Opinion
No. 2009 CA 1365.
February 12, 2010. NOT DESIGNATED FOR PUBLICATION
APPEALED FROM THE NINETEENTH JUDICIAL DISTRICT COURT IN AND FOR THE PARISH OF EAST BATON ROUGE, LOUISIANA TRIAL COURT NUMBER 555,163 HONORABLE WILLIAM MORVANT, JUDGE.
Craig L. Kaster, Zachary, LA, Counsel for Plaintiff/Appellee, Louisiana Stucco Masonry, LLC.
John S. McLindon, Baton Rouge, LA, Counsel for Defendants/Appellees, MBD Construction Co., Inc. and Arch Insurance Co.
John B. Brumfield, Baton Rouge, LA, Counsel for Defendants/Appellants, Perkins Rowe Associates, LLC and Perkins Rowe Associates II, LLC.
BEFORE: WHIPPLE, HUGHES, AND WELCH, JJ.
This is an appeal from a district court judgment, signed February 19, 2009, confirming an arbitration award in favor of appellee MBD Construction Company, Inc. and against appellants Perkins Rowe Associates, LLC and Perkins Rowe Associates II, LLC (collectively "Perkins Rowe").
We note that other arbitration awards were confirmed in this judgment as to other parties not involved in this appeal, which are not discussed herein. Further, we note that an earlier judgment was signed by the district court, in October 2008, confirming other arbitration awards applicable to appellants and appellee, as well as other parties. This earlier judgment was the subject of another appeal (Number 2009 CA 0665), which was dismissed by a June 22, 2009 order of this court. The instant appeal was not made applicable to the October 2008 judgment, as appellants' motion for appeal sought to appeal only the judgment "signed on February 19, 2009."
In its four assignments of error, Perkins Rowe contends: (1) the district court erred in confirming the arbitrator's award because the arbitrator exceeded his authority under the parties' arbitration agreement; (2) the district court erred in confirming the arbitrator's award because it provided relief as to only a portion of the claims asserted (multiple hearings by the arbitrator were not authorized by the arbitration agreement); (3) the district court erred in confirming the arbitrator's award because the petition seeking confirmation of the arbitration award was improperly filed (should have been filed in a separate suit); and (4) the district court judgment named both Perkins Rowe Associates, LLC and Perkins Rowe Associates II, LLC as judgment debtors, when the arbitration award named only Perkins Rowe Associates, LLC.
At the outset, we reject Perkins Rowe's first three assignments of error as meritless. All three of these arguments were previously made by Perkins Rowe in a related lawsuit, Keystone Structural Concrete, LLC v. Perkins Rowe Associates, LLC, 2009-1102 (La. App. 1 Cir. 12/23/09) (unpublished opinion), and found to be without merit. We find the reasoning applied by this court in Keystone equally applicable in the instant appeal.

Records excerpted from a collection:

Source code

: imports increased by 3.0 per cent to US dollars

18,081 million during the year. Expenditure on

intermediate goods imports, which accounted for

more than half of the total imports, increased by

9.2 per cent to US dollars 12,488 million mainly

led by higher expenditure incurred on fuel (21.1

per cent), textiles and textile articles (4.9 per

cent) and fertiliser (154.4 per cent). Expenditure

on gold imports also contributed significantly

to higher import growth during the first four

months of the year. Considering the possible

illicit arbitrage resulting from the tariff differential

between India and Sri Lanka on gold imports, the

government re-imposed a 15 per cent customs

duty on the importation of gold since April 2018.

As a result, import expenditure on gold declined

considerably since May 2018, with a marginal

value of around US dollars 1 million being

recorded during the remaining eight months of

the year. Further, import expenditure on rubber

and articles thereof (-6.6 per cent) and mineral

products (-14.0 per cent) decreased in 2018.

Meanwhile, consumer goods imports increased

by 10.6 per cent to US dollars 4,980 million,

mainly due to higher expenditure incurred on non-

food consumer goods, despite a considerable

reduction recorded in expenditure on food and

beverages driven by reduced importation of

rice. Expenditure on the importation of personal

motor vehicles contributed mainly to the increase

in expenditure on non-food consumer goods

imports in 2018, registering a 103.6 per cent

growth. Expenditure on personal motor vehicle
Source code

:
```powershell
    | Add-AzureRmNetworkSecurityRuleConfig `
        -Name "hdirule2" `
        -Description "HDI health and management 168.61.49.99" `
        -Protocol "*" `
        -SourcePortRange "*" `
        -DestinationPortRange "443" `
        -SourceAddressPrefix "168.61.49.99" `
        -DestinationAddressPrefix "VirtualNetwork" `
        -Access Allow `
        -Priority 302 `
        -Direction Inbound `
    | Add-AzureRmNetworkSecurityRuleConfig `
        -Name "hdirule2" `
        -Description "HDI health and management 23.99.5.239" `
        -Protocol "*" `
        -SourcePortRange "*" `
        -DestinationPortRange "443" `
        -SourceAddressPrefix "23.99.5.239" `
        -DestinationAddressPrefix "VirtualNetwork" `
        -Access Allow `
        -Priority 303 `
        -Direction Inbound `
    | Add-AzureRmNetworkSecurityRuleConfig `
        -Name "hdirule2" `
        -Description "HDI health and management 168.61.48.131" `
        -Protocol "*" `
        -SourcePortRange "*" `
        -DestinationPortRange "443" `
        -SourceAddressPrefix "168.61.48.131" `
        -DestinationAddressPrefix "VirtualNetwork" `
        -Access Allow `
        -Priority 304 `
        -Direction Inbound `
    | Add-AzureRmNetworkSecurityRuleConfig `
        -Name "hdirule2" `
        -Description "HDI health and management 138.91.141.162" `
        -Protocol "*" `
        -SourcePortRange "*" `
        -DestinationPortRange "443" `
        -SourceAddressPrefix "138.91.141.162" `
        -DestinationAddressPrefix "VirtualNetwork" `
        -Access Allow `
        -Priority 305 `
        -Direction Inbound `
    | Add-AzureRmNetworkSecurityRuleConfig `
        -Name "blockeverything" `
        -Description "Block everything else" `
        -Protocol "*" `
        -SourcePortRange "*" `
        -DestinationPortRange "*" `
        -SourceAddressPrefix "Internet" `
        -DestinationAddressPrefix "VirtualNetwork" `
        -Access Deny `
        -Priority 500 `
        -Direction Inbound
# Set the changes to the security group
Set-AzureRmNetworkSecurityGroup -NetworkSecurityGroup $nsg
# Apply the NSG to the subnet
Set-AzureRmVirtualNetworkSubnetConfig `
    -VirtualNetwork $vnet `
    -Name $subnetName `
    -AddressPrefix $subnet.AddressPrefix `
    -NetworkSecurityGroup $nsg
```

Work task 1:
List the attorneys the opinion names as counsel.
Work task 2:
Print the opinion's text starting at the words "In its four" and ending after the words "Rowe Associates, LLC.".

Answer area 1:
Craig L. Kaster
John S. McLindon
John B. Brumfield

Answer area 2:
In its four assignments of error, Perkins Rowe contends: (1) the district court erred in confirming the arbitrator's award because the arbitrator exceeded his authority under the parties' arbitration agreement; (2) the district court erred in confirming the arbitrator's award because it provided relief as to only a portion of the claims asserted (multiple hearings by the arbitrator were not authorized by the arbitration agreement); (3) the district court erred in confirming the arbitrator's award because the petition seeking confirmation of the arbitration award was improperly filed (should have been filed in a separate suit); and (4) the district court judgment named both Perkins Rowe Associates, LLC and Perkins Rowe Associates II, LLC as judgment debtors, when the arbitration award named only Perkins Rowe Associates, LLC.